Task to complete »
Count the lines in the material below that contain the string "drawn", matching case exactly, and give only that number.

--------------------

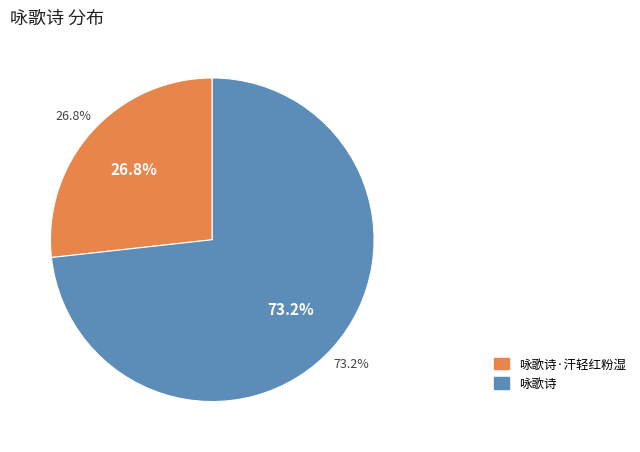

To the nearest percent, what portion does 咏歌诗 represent?

73%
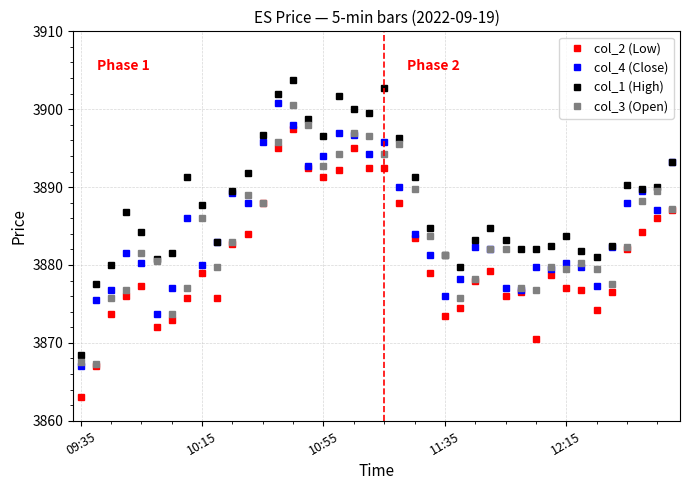

What is the minimum value shown in the chart?

3863.0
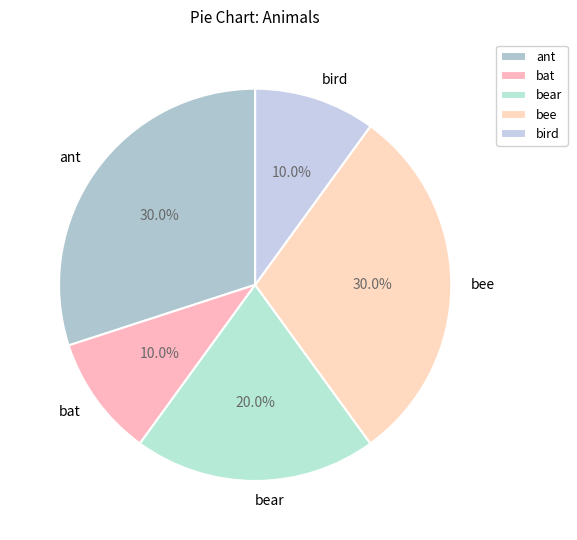

To the nearest percent, what is the combined percentage of ant and bear?

50%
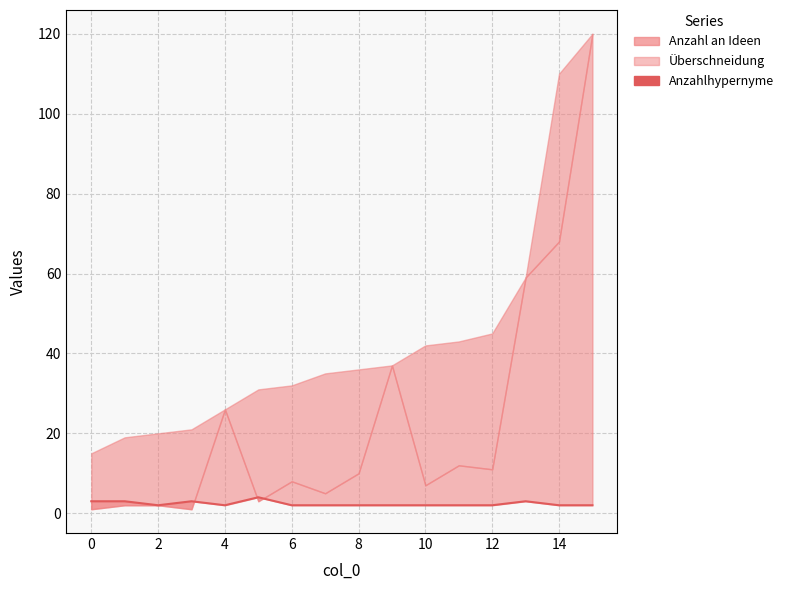

The value at 13 is 5. True or false?

False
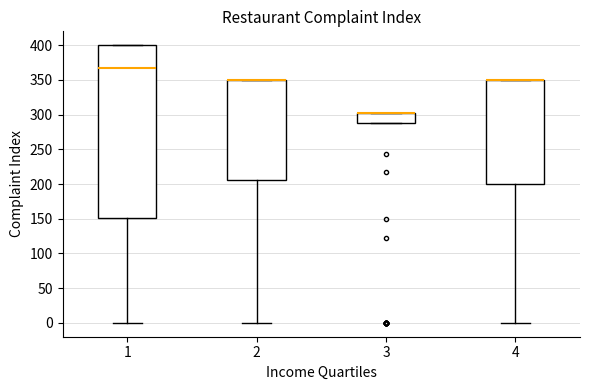

Reading left to right, read every box against the y-axis: the position of its median line, the range the box covers, and the ends of its whiskers. The values are not printed on the chart, so give them approximately, as read against the axis.

1: median 365, box 150 to 400, whiskers 0 to 400
2: median 350 (drawn on the box's upper edge), box 205 to 350, whiskers 0 to 350
3: median 300 (drawn on the box's upper edge), box 285 to 300, whiskers 285 to 300
4: median 350 (drawn on the box's upper edge), box 200 to 350, whiskers 0 to 350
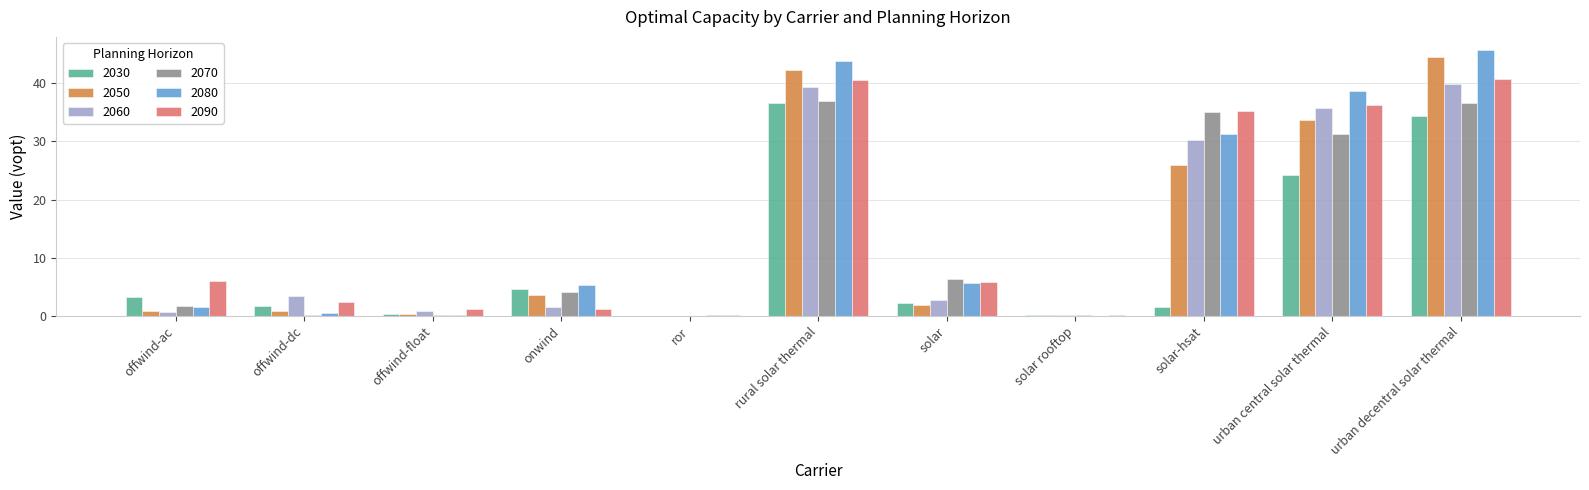

Read the 2030 value at solar-hsat.

1.5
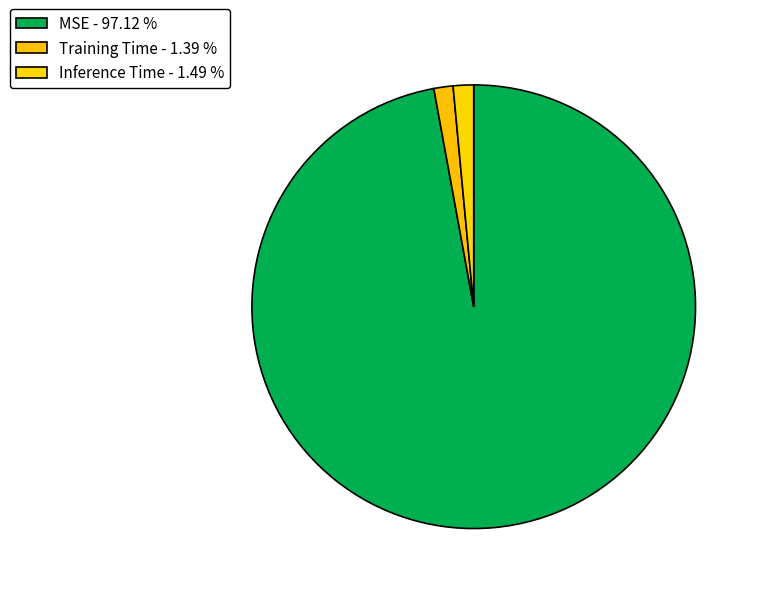

Rank the categories by value from highest to lowest.

MSE, Inference Time, Training Time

--------------------

Answer to the exercise »
3